Hidden files for linux do not show as hidden on windows.


----------



## sk3litor (Oct 3, 2011)

May I suggest an app called disk usage. Very helpful

Sent from my Galaxy Nexus using Tapatalk 2


----------



## doublea500 (Dec 22, 2011)

kinda happened to me, check if theres a folder called 0. thats where your old files are. otherwise, just wait a while since the galaxy nexus doesnt have an sd, its very slow and takes a bit to load


----------



## silverblade (Jun 13, 2012)

After a lot of searching I found my files in "/Data/Media". There was all of my storage as well as a copy of everything under a folder named "0" as said by doublea500. I deleted both of these after moving important documents over.

Edit: Looks like I made a mistake. It seems that when I deleted "Media" it wiped my SD Card. So I lost everything. Again.

I would like to tell anyone else with this problem to not do what I did. Very frustrating.

Edit Edit: Is there anyway I can simply restart from scratch? I have folders symlinked to my sdcard contents all over the place. I don't know if this is normal or not. I am really confused and just want to sort this out.


----------



## Sandman007 (Sep 6, 2011)

I don't understand how So many people mess this up. If u used a normal file browser like solid explorer you should have just seen the 0 folder on your External storage. Its not difficult. Btw I'm not mad at you or anything. This whole thing just confuses me as I continue to see this issue EVERYDAY.

Sent from my Galaxy Nexus using Tapatalk 2


----------



## zerocool79346 (Jan 10, 2012)

silverblade said:


> After a lot of searching I found my files in "/Data/Media". There was all of my storage as well as a copy of everything under a folder named "0" as said by doublea500. I deleted both of these after moving important documents over.
> 
> Edit: Looks like I made a mistake. It seems that when I deleted "Media" it wiped my SD Card. So I lost everything. Again.
> 
> ...


If you've really lost everything, you could just go ahead and factory reset the phone. Otherwise (if you want to keep what you've got) it'll be a long, time consuming task of rearranging files and folders I'm afraid.

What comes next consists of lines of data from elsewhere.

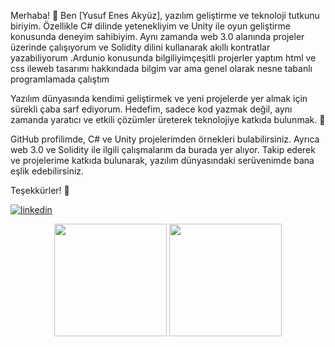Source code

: Merhaba! 👋 Ben [Yusuf Enes Akyüz], yazılım geliştirme ve teknoloji tutkunu biriyim. Özellikle C# dilinde yetenekliyim ve Unity ile oyun geliştirme konusunda deneyim sahibiyim. Aynı zamanda web 3.0 alanında projeler üzerinde çalışıyorum ve Solidity dilini kullanarak akıllı kontratlar yazabiliyorum .Ardunio konusunda bilgiliyimçeşitli projerler yaptım html ve css ileweb tasarımı hakkındada bilgim var ama genel olarak nesne tabanlı programlamada çalıştım

Yazılım dünyasında kendimi geliştirmek ve yeni projelerde yer almak için sürekli çaba sarf ediyorum. Hedefim, sadece kod yazmak değil, aynı zamanda yaratıcı ve etkili çözümler üreterek teknolojiye katkıda bulunmak. 🚀

GitHub profilimde, C# ve Unity projelerimden örnekleri bulabilirsiniz. Ayrıca web 3.0 ve Solidity ile ilgili çalışmalarım da burada yer alıyor. Takip ederek ve projelerime katkıda bulunarak, yazılım dünyasındaki serüvenimde bana eşlik edebilirsiniz.

Teşekkürler! 🌟


[![linkedin](https://img.shields.io/badge/Linkedin-000000?style=for-the-badge&logo=Linkedin&logoColor=white)](https://www.linkedin.com/in/yusuf-enes-aky%C3%BCz-50373427b)

<p align="center">
      <img height="180em" src="https://github-readme-stats.vercel.app/api?username=YusufEnesAkyuz&theme=ambient_gradient&show_icons=true&count_private=true)"/>
      <img height="180em" src="https://github-readme-stats-eight-theta.vercel.app/api/top-langs/?username=YusufEnesAkyuz&layout=compact&langs_count=8&theme=ambient_gradient"/>
</p>
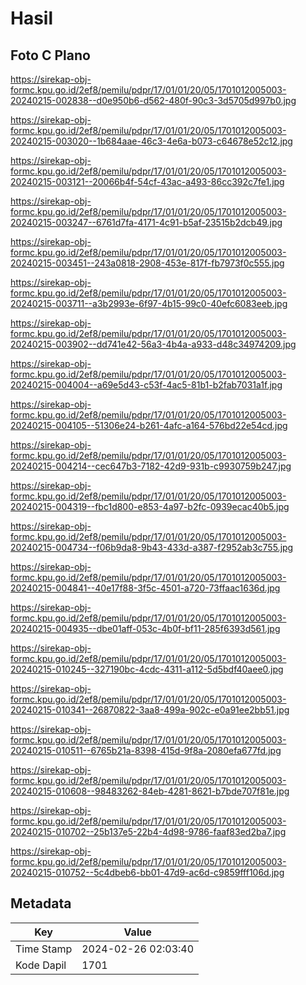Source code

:# Hasil

## Foto C Plano

https://sirekap-obj-formc.kpu.go.id/2ef8/pemilu/pdpr/17/01/01/20/05/1701012005003-20240215-002838--d0e950b6-d562-480f-90c3-3d5705d997b0.jpg

https://sirekap-obj-formc.kpu.go.id/2ef8/pemilu/pdpr/17/01/01/20/05/1701012005003-20240215-003020--1b684aae-46c3-4e6a-b073-c64678e52c12.jpg

https://sirekap-obj-formc.kpu.go.id/2ef8/pemilu/pdpr/17/01/01/20/05/1701012005003-20240215-003121--20066b4f-54cf-43ac-a493-86cc392c7fe1.jpg

https://sirekap-obj-formc.kpu.go.id/2ef8/pemilu/pdpr/17/01/01/20/05/1701012005003-20240215-003247--6761d7fa-4171-4c91-b5af-23515b2dcb49.jpg

https://sirekap-obj-formc.kpu.go.id/2ef8/pemilu/pdpr/17/01/01/20/05/1701012005003-20240215-003451--243a0818-2908-453e-817f-fb7973f0c555.jpg

https://sirekap-obj-formc.kpu.go.id/2ef8/pemilu/pdpr/17/01/01/20/05/1701012005003-20240215-003711--a3b2993e-6f97-4b15-99c0-40efc6083eeb.jpg

https://sirekap-obj-formc.kpu.go.id/2ef8/pemilu/pdpr/17/01/01/20/05/1701012005003-20240215-003902--dd741e42-56a3-4b4a-a933-d48c34974209.jpg

https://sirekap-obj-formc.kpu.go.id/2ef8/pemilu/pdpr/17/01/01/20/05/1701012005003-20240215-004004--a69e5d43-c53f-4ac5-81b1-b2fab7031a1f.jpg

https://sirekap-obj-formc.kpu.go.id/2ef8/pemilu/pdpr/17/01/01/20/05/1701012005003-20240215-004105--51306e24-b261-4afc-a164-576bd22e54cd.jpg

https://sirekap-obj-formc.kpu.go.id/2ef8/pemilu/pdpr/17/01/01/20/05/1701012005003-20240215-004214--cec647b3-7182-42d9-931b-c9930759b247.jpg

https://sirekap-obj-formc.kpu.go.id/2ef8/pemilu/pdpr/17/01/01/20/05/1701012005003-20240215-004319--fbc1d800-e853-4a97-b2fc-0939ecac40b5.jpg

https://sirekap-obj-formc.kpu.go.id/2ef8/pemilu/pdpr/17/01/01/20/05/1701012005003-20240215-004734--f06b9da8-9b43-433d-a387-f2952ab3c755.jpg

https://sirekap-obj-formc.kpu.go.id/2ef8/pemilu/pdpr/17/01/01/20/05/1701012005003-20240215-004841--40e17f88-3f5c-4501-a720-73ffaac1636d.jpg

https://sirekap-obj-formc.kpu.go.id/2ef8/pemilu/pdpr/17/01/01/20/05/1701012005003-20240215-004935--dbe01aff-053c-4b0f-bf11-285f6393d561.jpg

https://sirekap-obj-formc.kpu.go.id/2ef8/pemilu/pdpr/17/01/01/20/05/1701012005003-20240215-010245--327190bc-4cdc-4311-a112-5d5bdf40aee0.jpg

https://sirekap-obj-formc.kpu.go.id/2ef8/pemilu/pdpr/17/01/01/20/05/1701012005003-20240215-010341--26870822-3aa8-499a-902c-e0a91ee2bb51.jpg

https://sirekap-obj-formc.kpu.go.id/2ef8/pemilu/pdpr/17/01/01/20/05/1701012005003-20240215-010511--6765b21a-8398-415d-9f8a-2080efa677fd.jpg

https://sirekap-obj-formc.kpu.go.id/2ef8/pemilu/pdpr/17/01/01/20/05/1701012005003-20240215-010608--98483262-84eb-4281-8621-b7bde707f81e.jpg

https://sirekap-obj-formc.kpu.go.id/2ef8/pemilu/pdpr/17/01/01/20/05/1701012005003-20240215-010702--25b137e5-22b4-4d98-9786-faaf83ed2ba7.jpg

https://sirekap-obj-formc.kpu.go.id/2ef8/pemilu/pdpr/17/01/01/20/05/1701012005003-20240215-010752--5c4dbeb6-bb01-47d9-ac6d-c9859fff106d.jpg


## Metadata

| Key        | Value               |
| ---------- | ------------------- |
| Time Stamp | 2024-02-26 02:03:40 |
| Kode Dapil | 1701                |



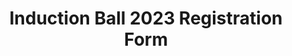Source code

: ---
title: Induction Ball 2023 Registration Form
redirect_to: https://docs.google.com/forms/d/e/1FAIpQLSd7mbpr3AKhr3DLf0db5qxz0trFtliDkxtT54OzEQFQ9uaa6Q/viewform?usp=sf_link
redirect_from: 
  - /InductionBall2023RegForm
  - /inductionball2023regform
---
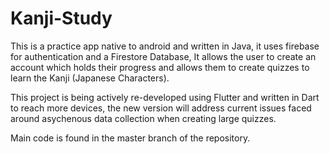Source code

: # Kanji-Study

This is a practice app native to android and written in Java, it uses firebase for authentication and a Firestore Database,
It allows the user to create an account which holds their progress and allows them to create quizzes to learn the Kanji (Japanese Characters).

This project is being actively re-developed using Flutter and written in Dart to reach more devices, the new version will address current
issues faced around asychenous data collection when creating large quizzes.

Main code is found in the master branch of the repository.
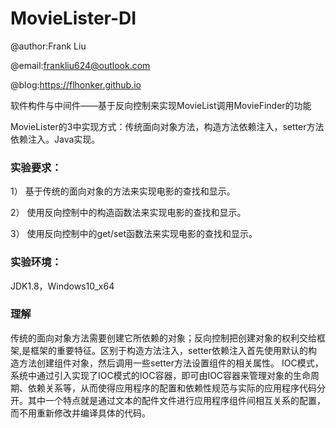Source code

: # MovieLister-DI

@author:Frank Liu

@email:frankliu624@outlook.com

@blog:<https://flhonker.github.io>

软件构件与中间件——基于反向控制来实现MovieList调用MovieFinder的功能

MovieLister的3中实现方式：传统面向对象方法，构造方法依赖注入，setter方法依赖注入。Java实现。

### 实验要求：

1）	基于传统的面向对象的方法来实现电影的查找和显示。

2）	使用反向控制中的构造函数法来实现电影的查找和显示。

3）	使用反向控制中的get/set函数法来实现电影的查找和显示。


### 实验环境：

JDK1.8，Windows10_x64

### 理解

传统的面向对象方法需要创建它所依赖的对象；反向控制把创建对象的权利交给框架,是框架的重要特征。区别于构造方法注入，setter依赖注入首先使用默认的构造方法创建组件对象，然后调用一些setter方法设置组件的相关属性。
IOC模式，系统中通过引入实现了IOC模式的IOC容器，即可由IOC容器来管理对象的生命周期、依赖关系等，从而使得应用程序的配置和依赖性规范与实际的应用程序代码分开。其中一个特点就是通过文本的配件文件进行应用程序组件间相互关系的配置，而不用重新修改并编译具体的代码。
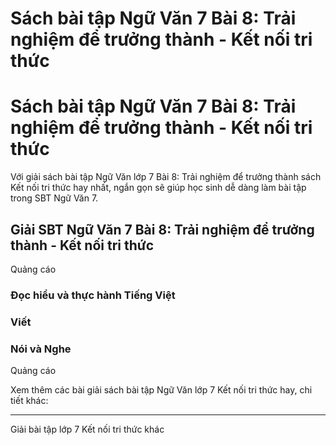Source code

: # Sách bài tập Ngữ Văn 7 Bài 8: Trải nghiệm để trưởng thành - Kết nối tri thức

# Sách bài tập Ngữ Văn 7 Bài 8: Trải nghiệm để trưởng thành - Kết nối tri thức

Với giải sách bài tập Ngữ Văn lớp 7 Bài 8: Trải nghiệm để trưởng thành sách Kết nối tri thức hay nhất, ngắn gọn sẽ giúp học sinh dễ dàng làm bài tập trong SBT Ngữ Văn 7.

## Giải SBT Ngữ Văn 7 Bài 8: Trải nghiệm để trưởng thành - Kết nối tri thức

Quảng cáo

### **Đọc hiểu và thực hành Tiếng Việt**

### **Viết**

### **Nói và Nghe**

Quảng cáo

Xem thêm các bài giải sách bài tập Ngữ Văn lớp 7 Kết nối tri thức hay, chi tiết khác:

* * *

Giải bài tập lớp 7 Kết nối tri thức khác

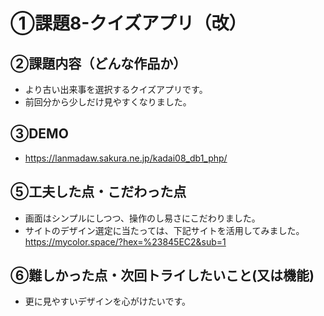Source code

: # ①課題8-クイズアプリ（改）

## ②課題内容（どんな作品か）
- より古い出来事を選択するクイズアプリです。
- 前回分から少しだけ見やすくなりました。

## ③DEMO
- https://lanmadaw.sakura.ne.jp/kadai08_db1_php/

## ⑤工夫した点・こだわった点

- 画面はシンプルにしつつ、操作のし易さにこだわりました。
- サイトのデザイン選定に当たっては、下記サイトを活用してみました。
  https://mycolor.space/?hex=%23845EC2&sub=1

## ⑥難しかった点・次回トライしたいこと(又は機能)

- 更に見やすいデザインを心がけたいです。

Sent from my Galaxy Nexus using Tapatalk 2


----------



## silverblade (Jun 13, 2012)

Sandman007 said:


> If you've really lost everything, you could just go ahead and factory reset the phone. Otherwise (if you want to keep what you've got) it'll be a long, time consuming task of rearranging files and folders I'm afraid.
> 
> Sent from my Galaxy Nexus using Tapatalk 2


I think I have sorted out the problems with the different folders so I am going to hold off on completely restarting the whole process.

Thanks for the help everyone!


----------